Industry analysts said they are surprised to see Western Digital, once slow in introducing products, take the forefront in bringing new disk drives to market. The company was the first to introduce disk drives with capacities of 170 megabytes and 340 megabytes of storage. (One megabyte stores 500 single-spaced typewritten pages of data.)

"We are suffering from the same price problems, but the patient is not critical like it was two years ago," Haggerty said.

He intends to focus the work force on quality, achieving technological superiority and profits.
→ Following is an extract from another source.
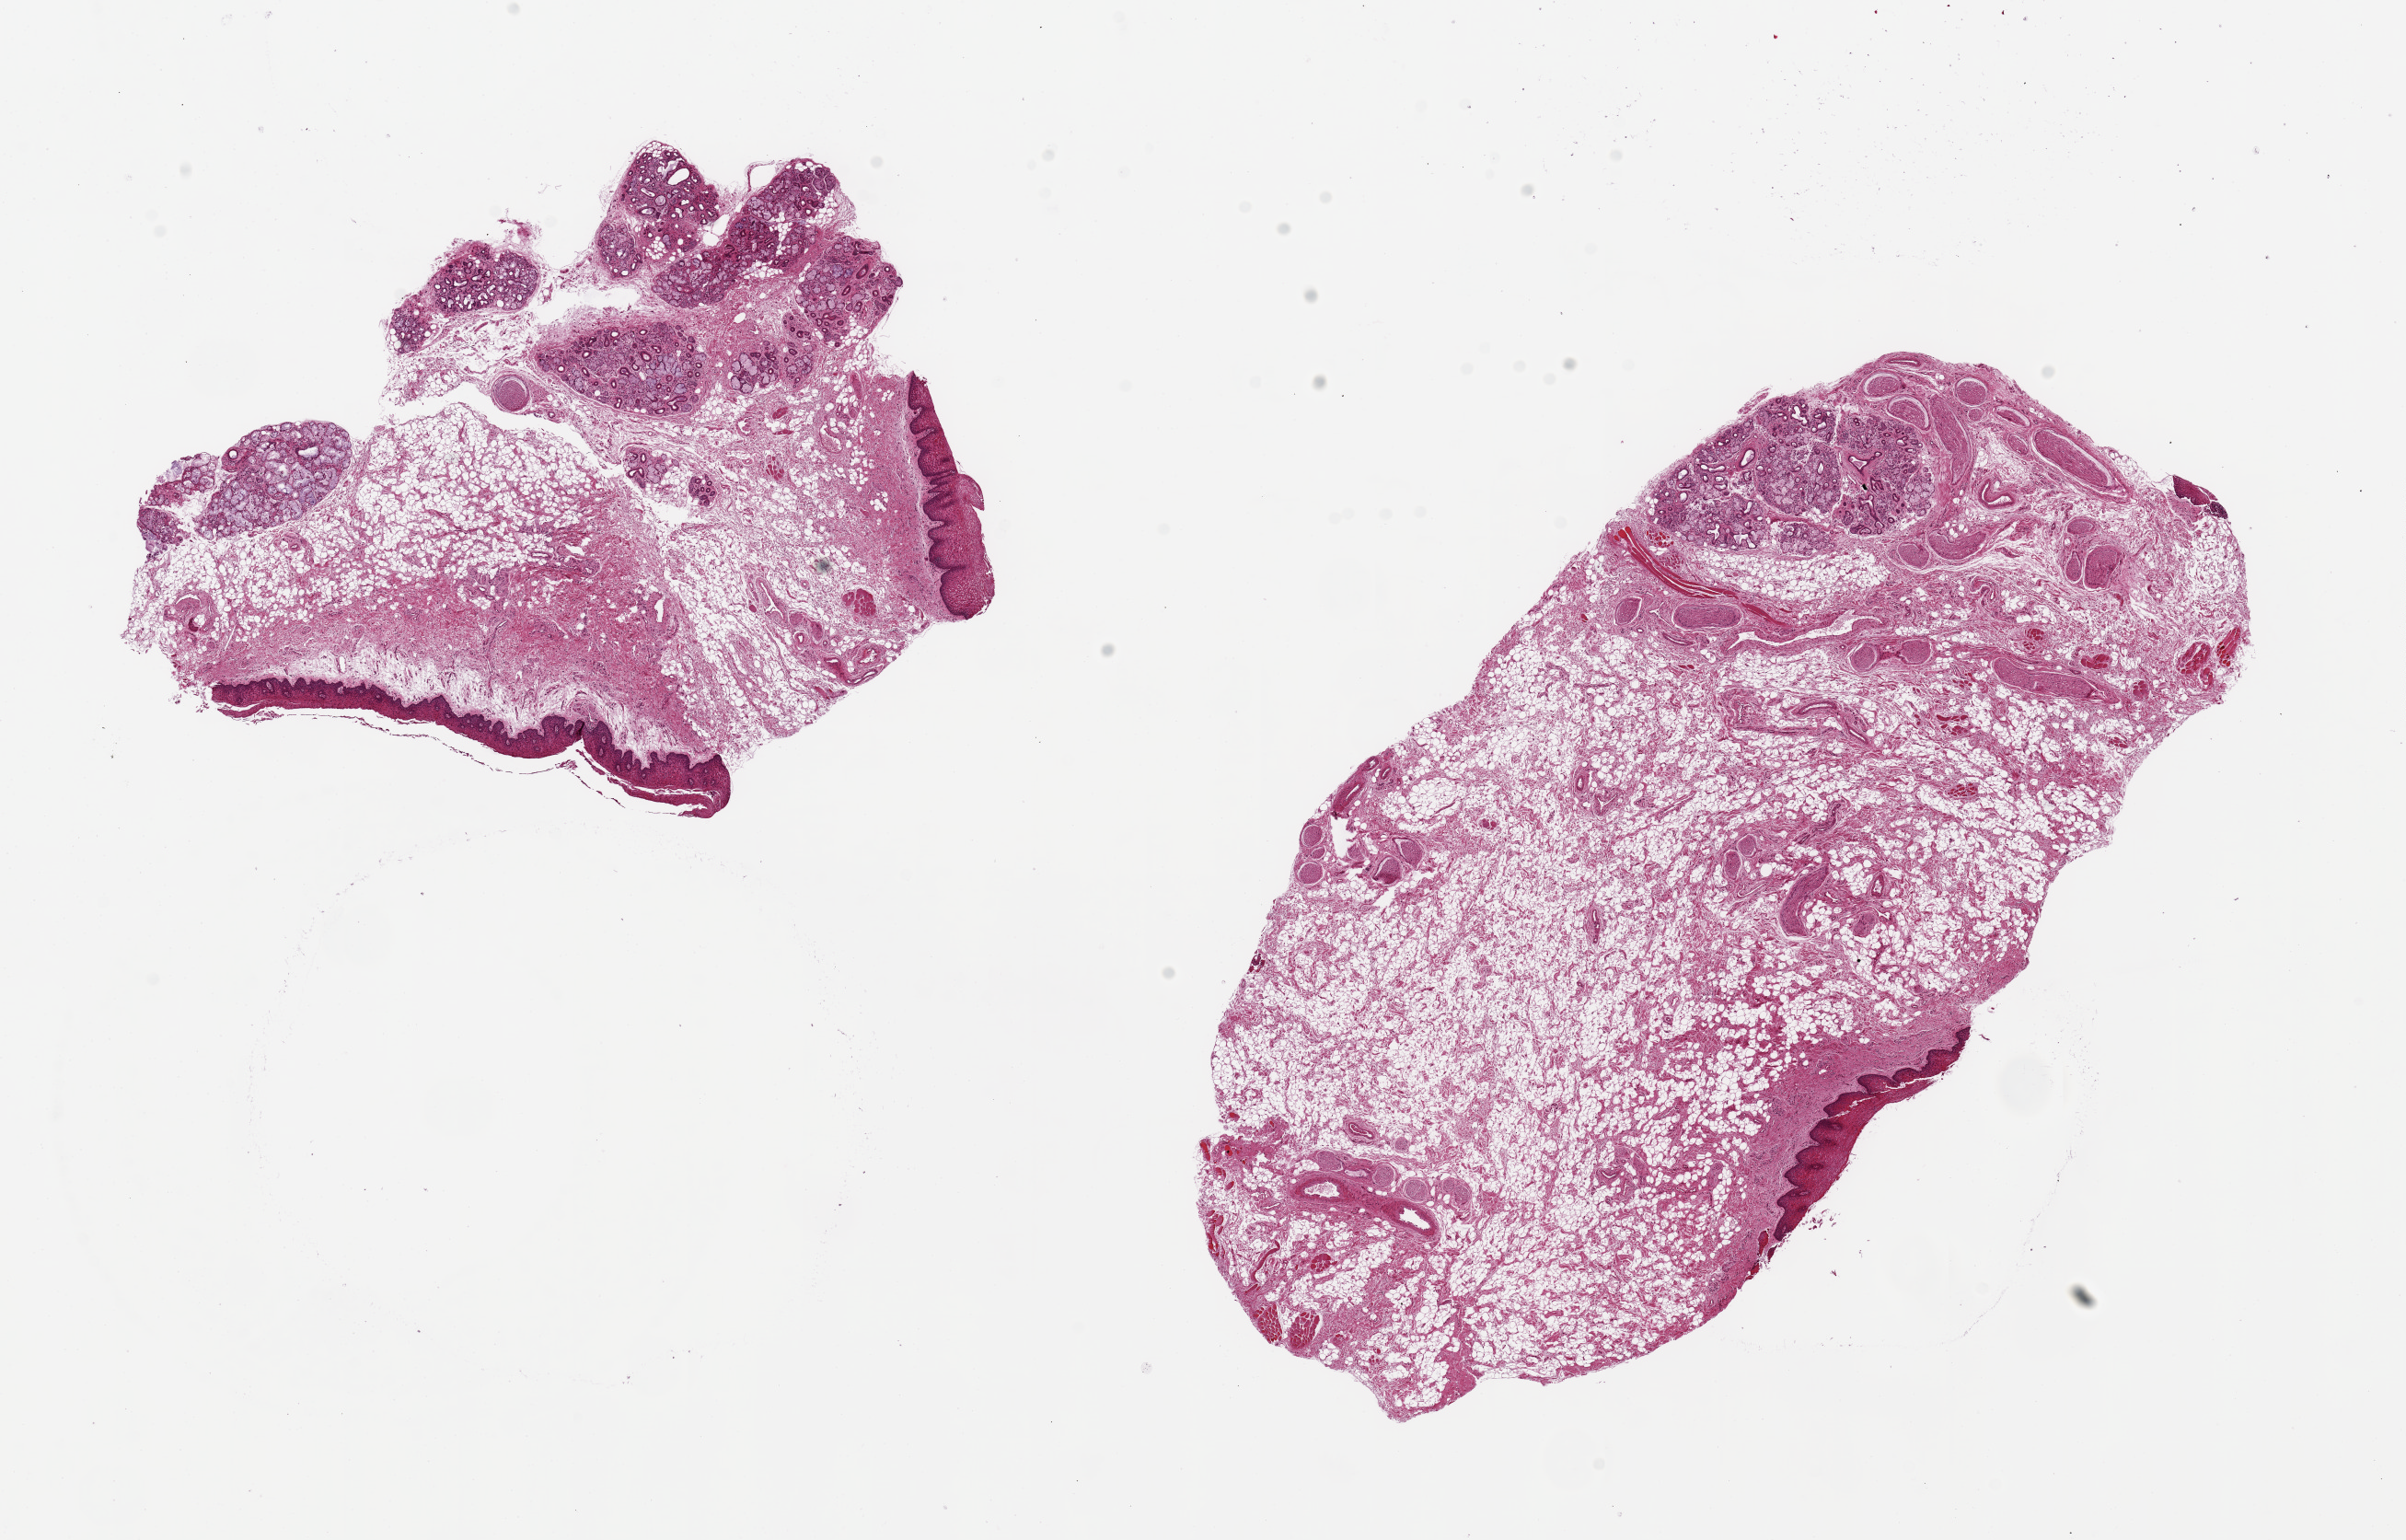
Whole-slide image, hematoxylin and eosin (H&E) stain — low-resolution overview of the scanned area, about 20.7 x 13.2 mm. PAXgene-fixed paraffin-embedded (PFPE) section. Sampled site (target tissue): minor salivary gland. Tissue donor sample. Female donor.
Pathologist's review note for this sample: 2 pieces, 7x5.5 & 11x6mm; <10% glands, mainly mucosa and submucosal stroma/fat.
But he does not expect drastic changes in employment or in the company's strategic direction.

"The company grew up in an age where the market would take anything you made because it was all new," he said. "Now we have to distinguish ourselves and convince the market that our product is worth buying."

One immediate goal is to reduce Western Digital's dependence on disk drive sales, which account for 85% of its revenue, compared to about 65% two years ago.

The company may also delve further into marketing to others its know-how in areas such as the import-export business.